The death chant died on the lips of the Brushwoods and they gazed in stupid wonder into the faces of their ancient enemies—these wild, fierce enemies who had rushed to their aid upon the word of the small, white policeman.
Next day came Sergeant Dan McKeever and Corporal Rickey, and the prospectors who had escaped across the mountains when the Mooseheads swept down the river. Came, also, Ick Far, from the village of the Yellow Knives, where he had lain in a heavy sleep while the hands of his huge silver watch crept twice around its dial.

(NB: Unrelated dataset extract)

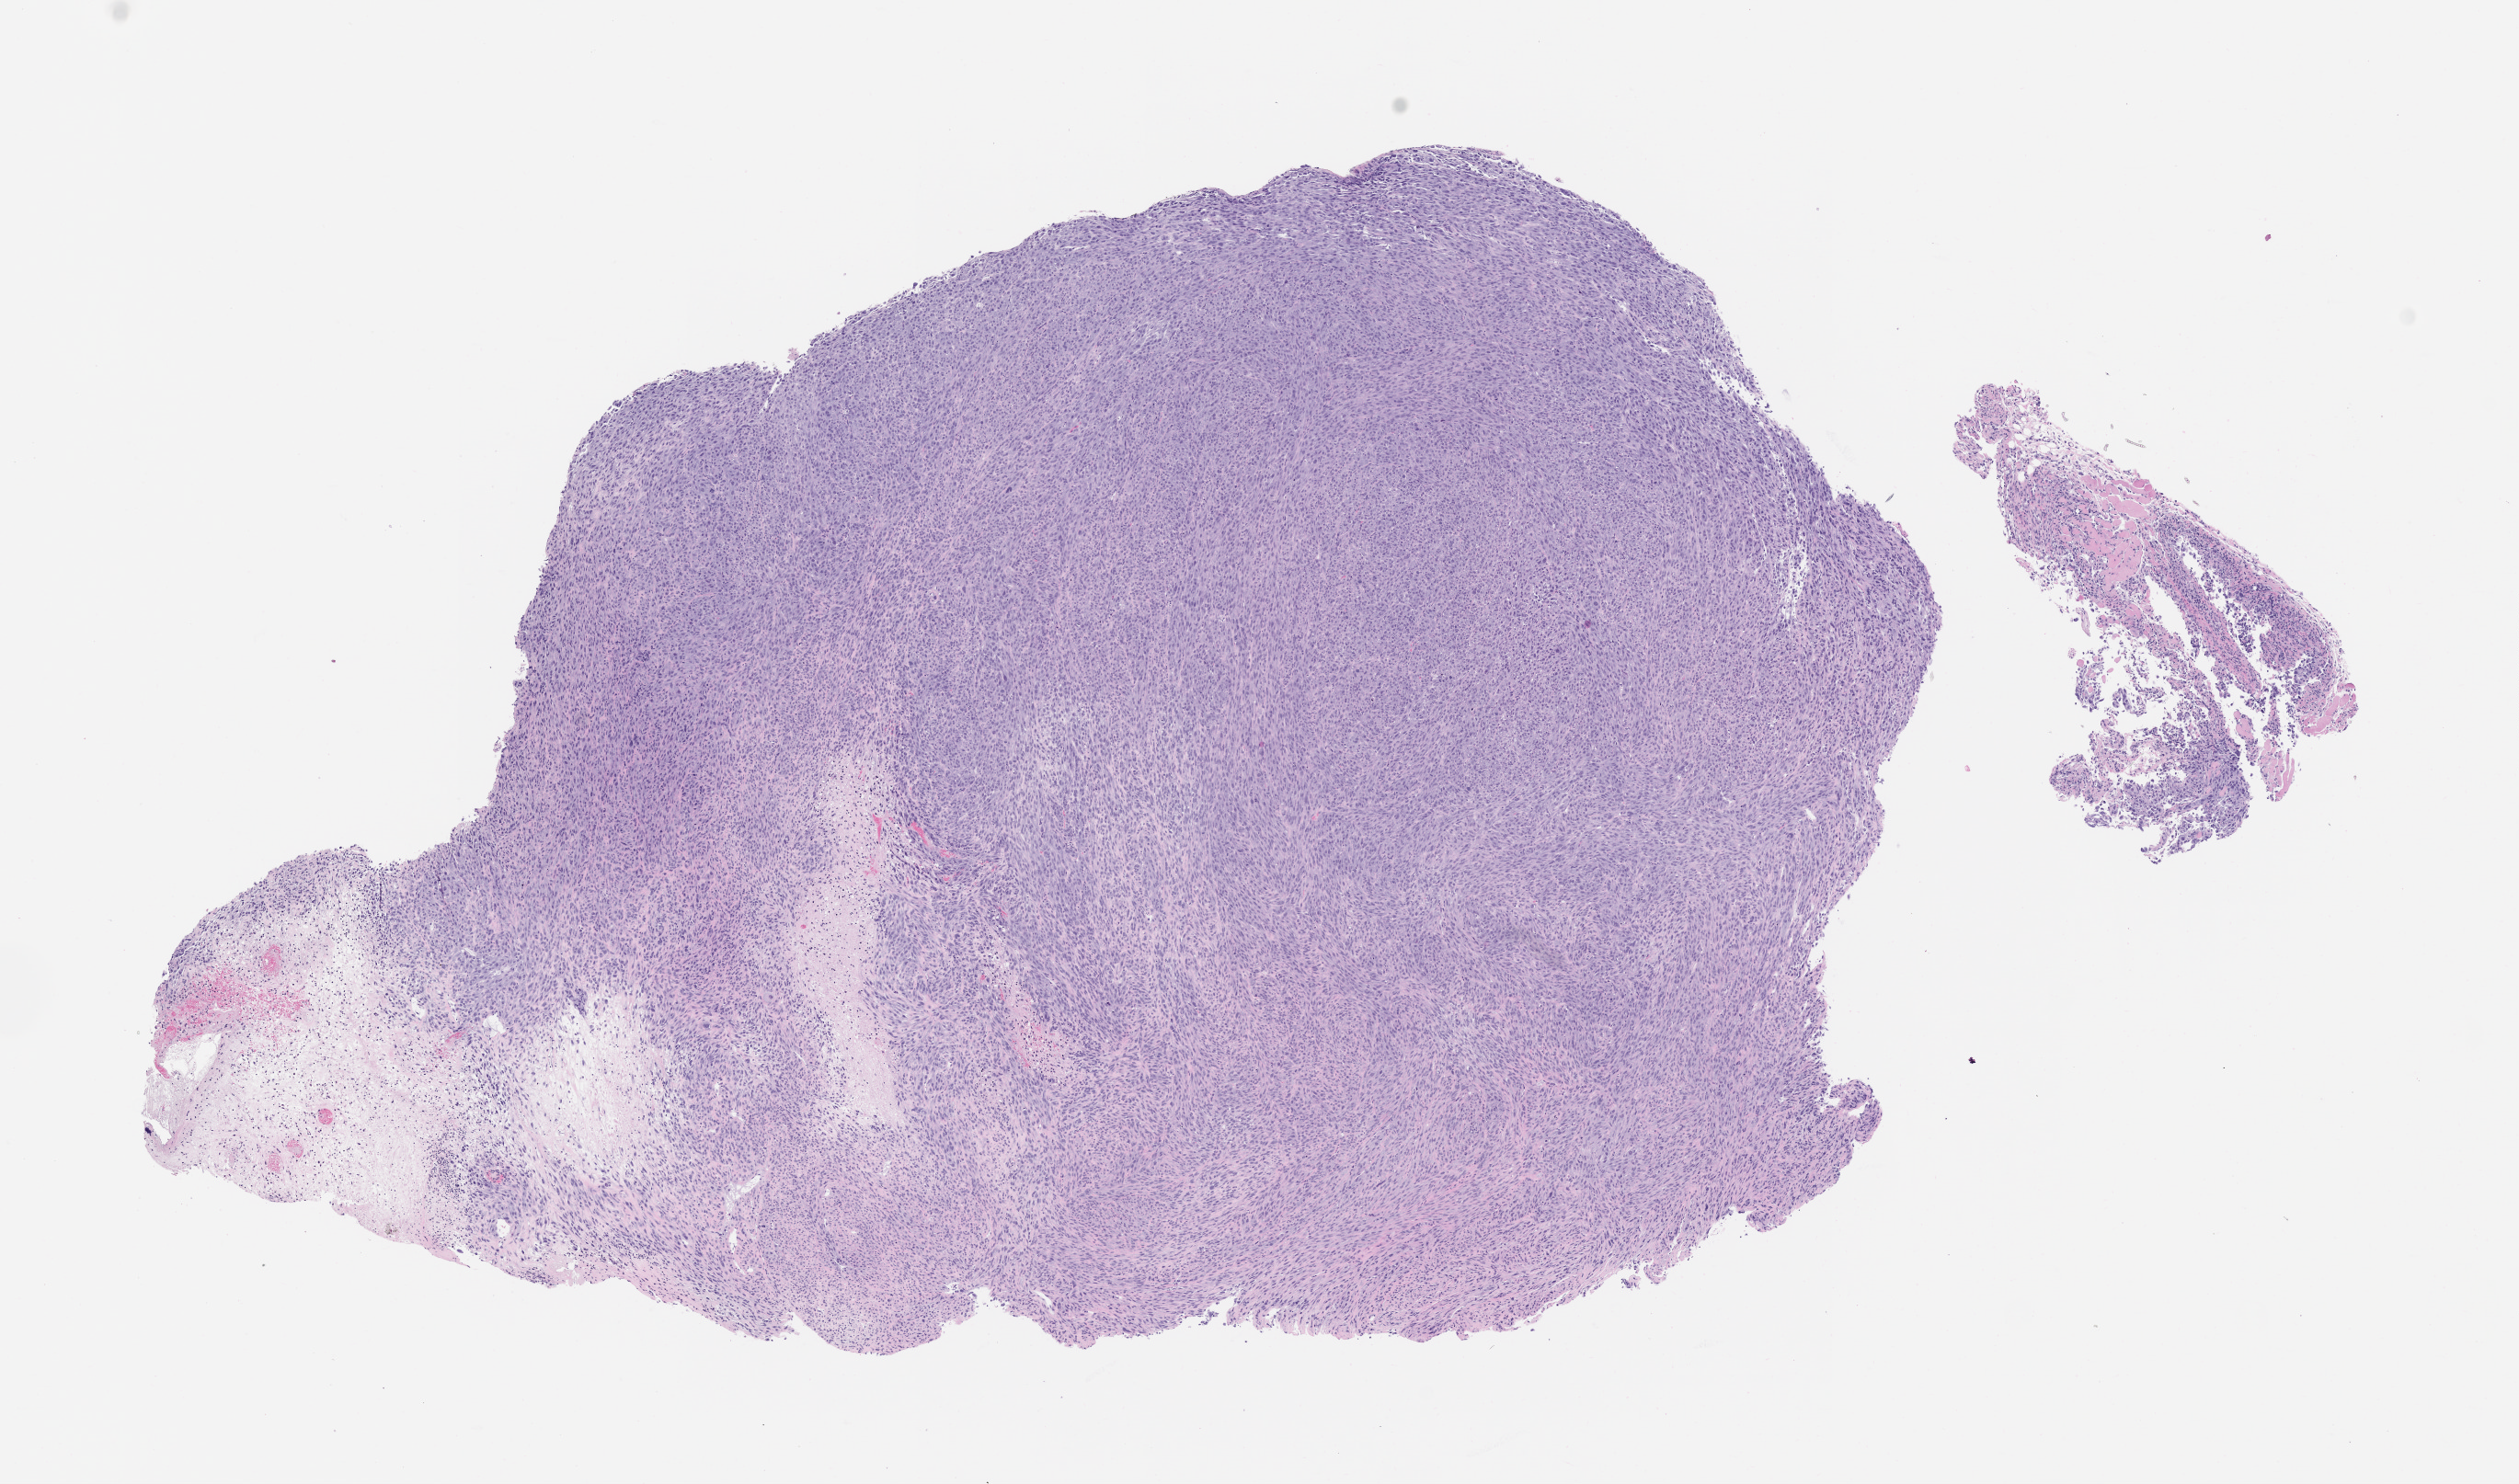
Haematoxylin and eosin whole-slide image of a patient-derived xenograft (PDX) tumor grown in a mouse, passage 2, whole scanned area (about 11.0 x 6.5 mm) shown as a low-resolution overview. Formalin-fixed paraffin-embedded section. Originating tumor site category: bone.
- originating patient diagnosis: Osteosarcoma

The bodies of the Mooseheads were buried and the soldier-policemen shook warmly the hands of the Yellow Knives—and of Tex Gordon. Then, the prospectors returned to their diggings—and the Yellow Knives to their lodges beyond the divide.
"And, now," said Connie, as the officers sat around their camp-fire at the close of the gruesome day, "there is just one more thing to do. 'Soapy' White was at the bottom of all this. We've got him with the goods at last."
"He'll go to Stony Mountain fer seven hundred years!" growled McKeever.
"He'll be lucky if he ever sees Stony Mountain!" opined Rickey. But Ick Far said nothing, and continued to stare gloomily into the camp-fire's glowing coals.
Next morning the four officers stood beside the heap of ashes that had been the trading post of "Soapy" White. From a corner of the heap they dug a burned, charred thingy which they buried in a hole scooped in the gravel of the bar. "Soapy White's score had been paid in full. But, whether by accident, by the hands of the Mooseheads who had returned for liquor during the days of the siege, by the avenging hand of the Yellow Knives as they swooped down the valley to the rescue of the Kloshe Tenas Tyee, or by the retributive hand of Ick Far, who followed in the space of a day, will never be known. For no investigation was conducted by the Mounted. And Ick Far, man of silence and mystery, stares gloomily into the distance—thinking his own thoughts.